FORMER President Nicolas Sarkozy’s legal headaches intensified after a fresh inquiry was launched into the payment a €500,000 penalty imposed for campaign funding irregularities during his failed 2012 campaign.
The Paris prosecutor’s office said yesterday that it is looking into whether Mr Sarkozy should have paid the penalty imposed on him that was covered by his UMP party.
France’s campaign financing watchdog CNCCFP announced in 2012 that Mr Sarkozy had gone beyond the €22.5million spending ceiling allotted to his UMP party.
It ordered him to pay back a €150,000 state advance and the €364,000 he had overspent.
That ruling, upheld by the Constitutional Court last July, also meant the UMP could not claim back €10.6 million in election expenses.
It almost destroyed the party - and prompted the now-notorious “Sarkothon” fundraising campaign to cover the party’s shortfall in funding.
The prosecutor’s investigation centres on a possible “abuse of trust” about the payment of the fine.
François Logerot, president of the CNCCFP, said: “These penalties were applied to the candidate himself, who is responsible for his account.”
Legal expert Jean-Christophe Ménard told France TV Info that any penalty of this type “must be assumed by the person who is the recipient”.

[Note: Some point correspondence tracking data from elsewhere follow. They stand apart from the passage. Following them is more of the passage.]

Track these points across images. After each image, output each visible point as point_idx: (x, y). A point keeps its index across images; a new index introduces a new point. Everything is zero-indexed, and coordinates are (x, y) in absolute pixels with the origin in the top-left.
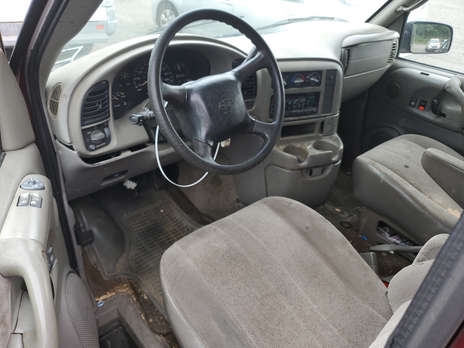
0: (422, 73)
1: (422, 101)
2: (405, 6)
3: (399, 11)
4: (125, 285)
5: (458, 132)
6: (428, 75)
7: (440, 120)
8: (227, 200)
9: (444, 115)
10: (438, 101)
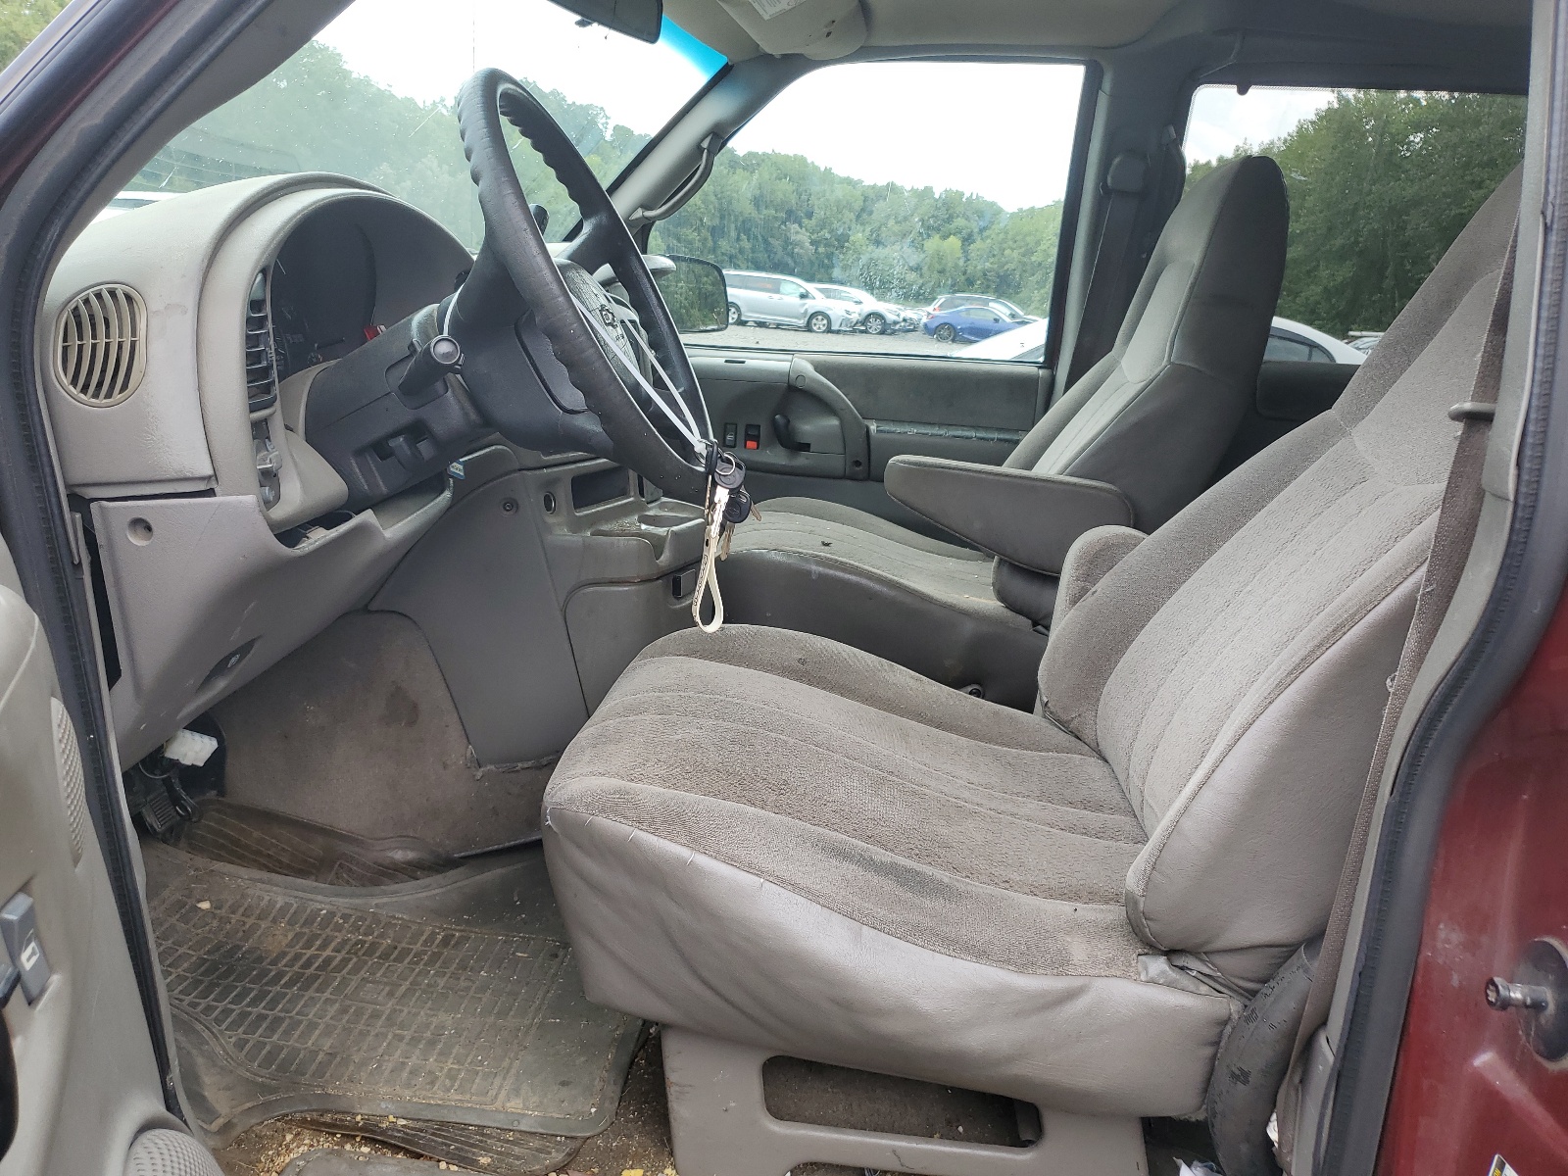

But UMP’s legal representative Philippe Blanchetier said that everyone who had contributed to the “Sarkothon” knew what the money raised would be used for.
Last Tuesday, Mr Sarkozy was detained for 15 hours in police custody for questioning – a first in modern history for a former French president.
He was later placed under formal investigation.
A separate probe is looking into whether late Libyan dictator Muammar Gaddafi channeled secret funds into his 2007 campaign.
Magistrates are also investigating whether then-President Sarkozy misused public funds to stage a meeting in Toulon in December 2011.
And he could yet become embroiled in the so-called Bygmalion affair that has already cost Jean-François Copé
his job as UMP president.
Mr Sarkozy has maintained his innocence throughout, and last week hit back at what he called the “politically motivated” legal charges against him in a TV broadcast.